Knicks-Nets Preview

The Associated Press

The Nets relocated to the New York Knicks' backyard, and were looking to start the season by showing off their new home to the neighbors.

Superstorm Sandy put those plans on hold.

After waiting for over three weeks, the Nets finally get to host the Knicks on Monday night in what is now an early season matchup between the two top teams in the Atlantic Division.

The Nets' long-awaited move from New Jersey to Brooklyn came to fruition this season. However, a storm that ravaged the East Coast postponed the scheduled Nov. 1 regular-season opener against the Knicks (9-3) at Barclays Center.

Instead of debuting their new digs, the Nets will try to show division-leading New York it has reason to worry.

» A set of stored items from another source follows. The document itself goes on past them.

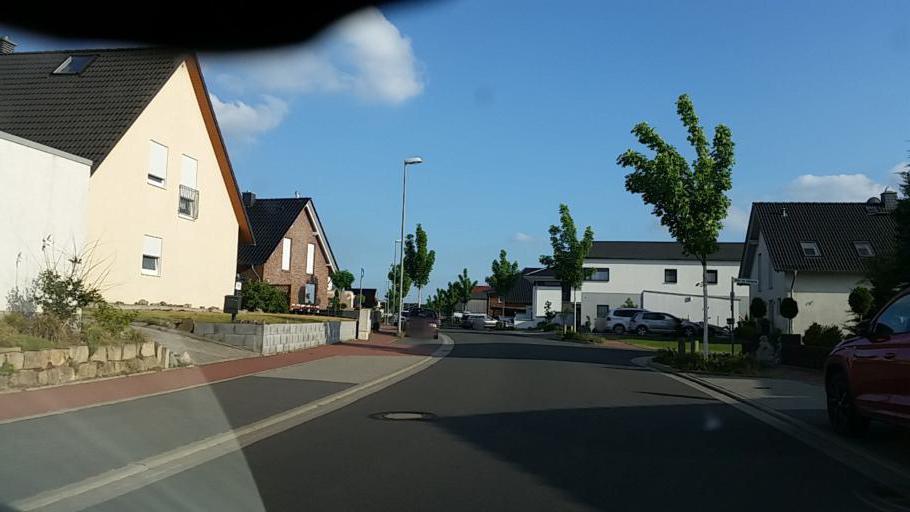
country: DE
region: Lower Saxony
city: Weyhausen
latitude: 52.4023
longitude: 10.7025
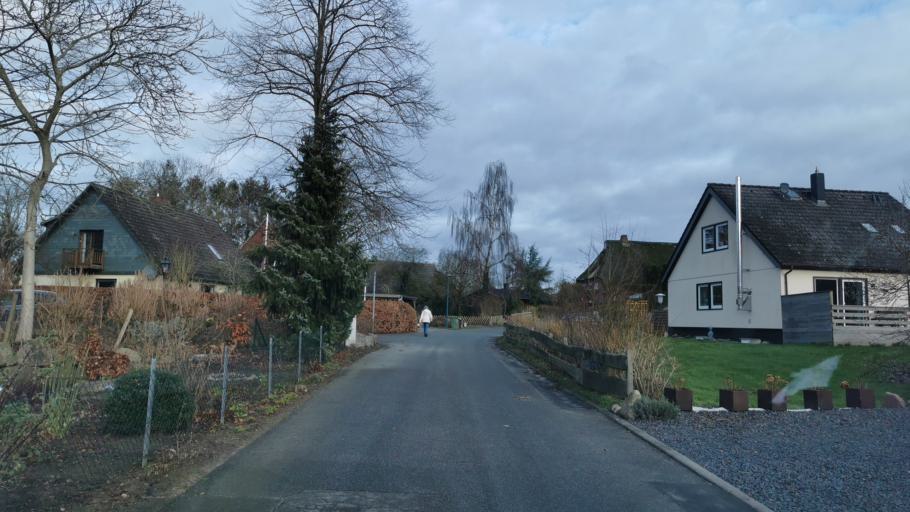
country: DE
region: Schleswig-Holstein
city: Pohnsdorf
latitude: 54.2375
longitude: 10.2484
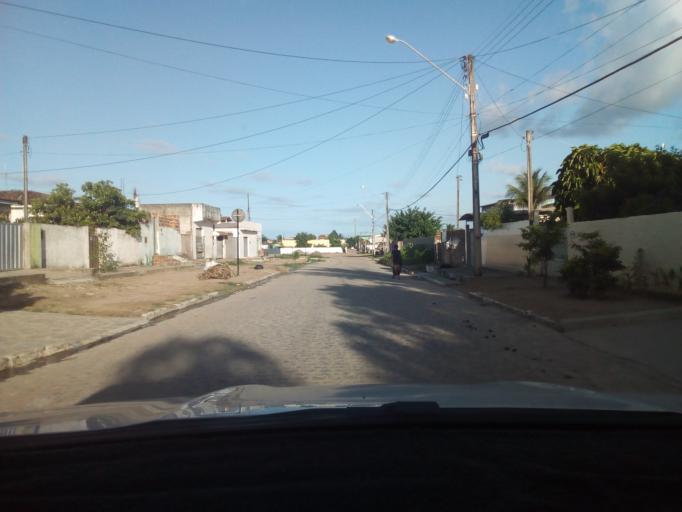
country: BR
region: Paraiba
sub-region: Joao Pessoa
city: Joao Pessoa
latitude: -7.1789
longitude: -34.8209
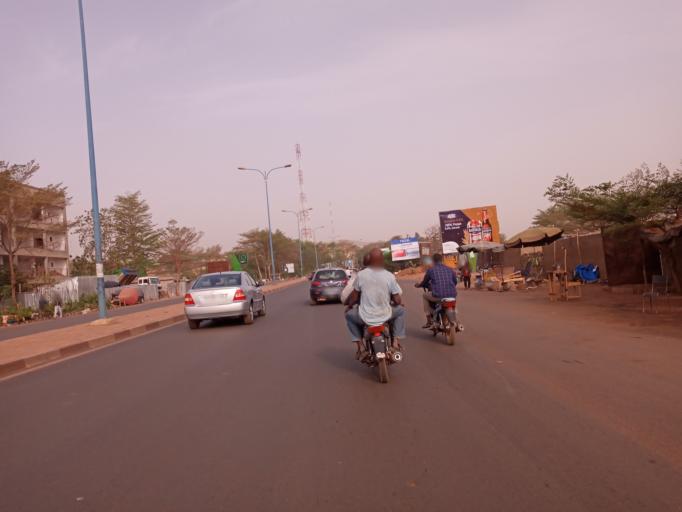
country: ML
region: Bamako
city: Bamako
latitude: 12.6378
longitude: -8.0179
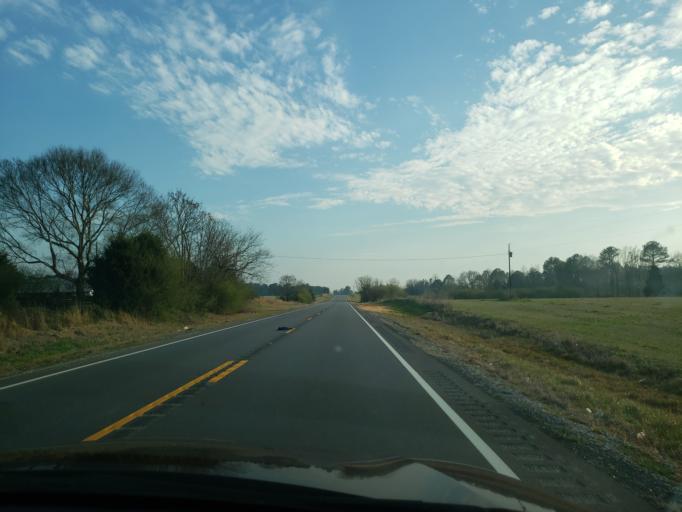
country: US
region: Alabama
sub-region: Hale County
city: Moundville
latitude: 32.8741
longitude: -87.6108
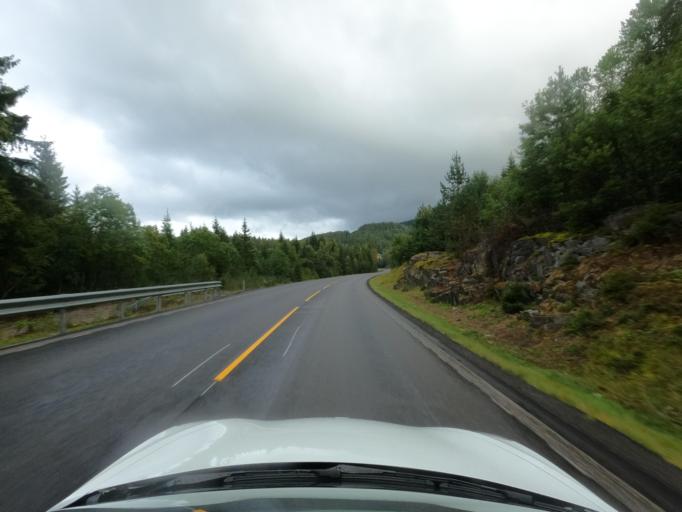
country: NO
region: Telemark
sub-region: Kviteseid
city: Kviteseid
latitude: 59.4435
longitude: 8.5149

It's still very early, but Brooklyn is one game behind the Knicks, thanks in part to a 6-1 home record - the franchise's best start as host since winning 18 of the first 19 of 2002-03.

The Nets' home winning streak reached five games Sunday after beating Portland 98-85. They haven't put together a longer run there since reeling off seven straight bridging 2006-07 and 2007-08.

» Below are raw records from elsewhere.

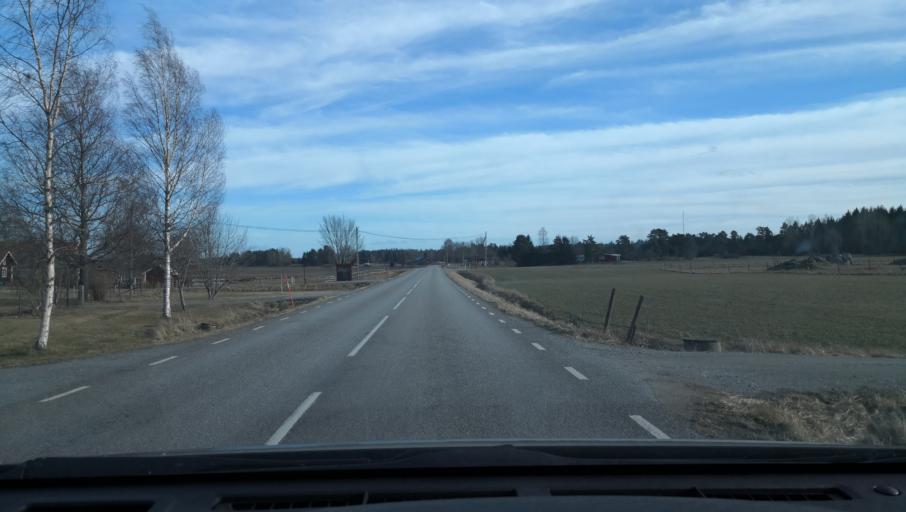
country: SE
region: Uppsala
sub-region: Enkopings Kommun
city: Enkoping
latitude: 59.6054
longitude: 17.1147
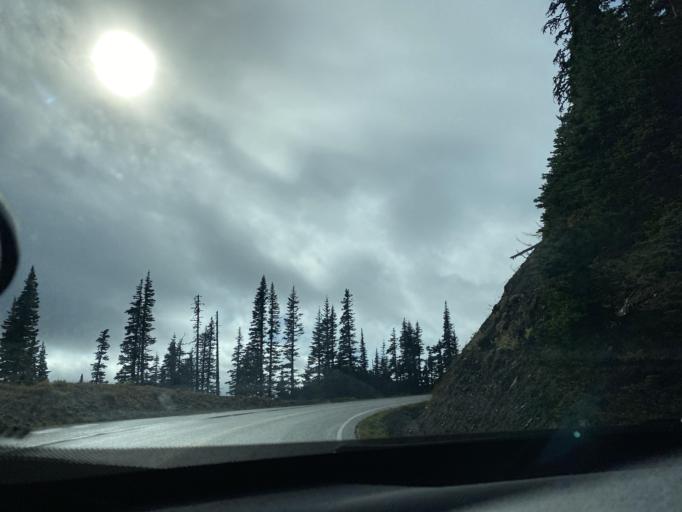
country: US
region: Washington
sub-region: Clallam County
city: Port Angeles
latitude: 47.9747
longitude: -123.4749
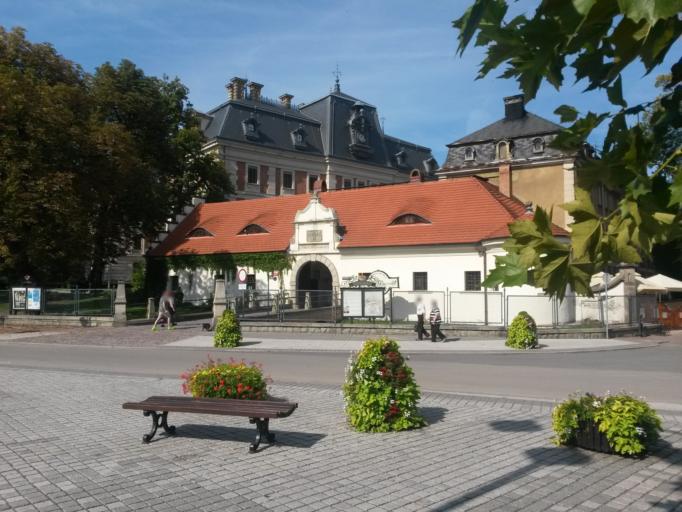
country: PL
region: Silesian Voivodeship
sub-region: Powiat pszczynski
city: Pszczyna
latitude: 49.9777
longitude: 18.9418
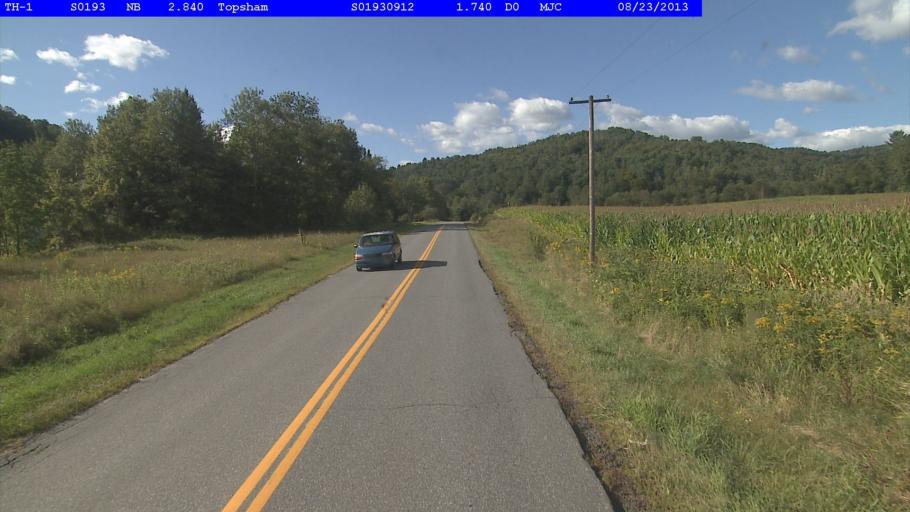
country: US
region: New Hampshire
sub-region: Grafton County
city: Haverhill
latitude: 44.0950
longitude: -72.2227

"There's going to be more energy," said forward Kris Humphries, who had 14 points, 10 rebounds and two steals Sunday. "Each play is going to be bigger. So I think it's tough because of the atmosphere but we have to come out and execute, not get caught up in the Nets-Knicks thing."

Carmelo Anthony, a native of Brooklyn, feels the Knicks should find motivation in the rivalry.

"If we don't get up for this game, then I don't know what games we'll get up for," Anthony said. "It's an inner-city game, New York vs. Brooklyn. To me, going back home, going back to my borough, playing my first game back there is a very special moment for myself."

Anthony is among the NBA leaders with 25.6 points per game, and he's averaging 28.8 over five games after scoring 29 in Sunday's 121-100 victory over Detroit. It was the Knicks' highest scoring performance so far this season, and came on the heels of consecutive road defeats.

"We just kind of had a lapse those two games, I would like to think, and (Sunday) was a lot better," coach Mike Woodson said.

New York is thriving from beyond the arc, converting 45.3 percent of its shots in four games after hitting 17 of 33 against the Pistons. Anthony is a major part of that success, making 15 of 27 3-pointers in that span.

The superstar forward is 9 for 19 on such shots while averaging 31.7 points over his last three road meetings with the Nets.

The Knicks are averaging 106.7 points while winning six of seven meetings with the Nets, including three in a row as the visitor.

Deron Williams, who had 15 points, 12 assists and a season-high three steals Sunday, will try to help Brooklyn end that skid by continuing his success against New York. The All-Star guard is averaging 22.8 points and 11.1 assists in his past nine meetings, including a 38-point effort in a 100-92 road win on Feb. 20.

A sore right calf sidelined him for a 104-95 home loss on April 18.

The Nets are hoping the move to Brooklyn can provide a home-court advantage that was rarely evident when they resided across the Hudson River.

"There's definitely going to be some Knicks fans in there, but I don't think it will be as bad as it was last year," Williams said.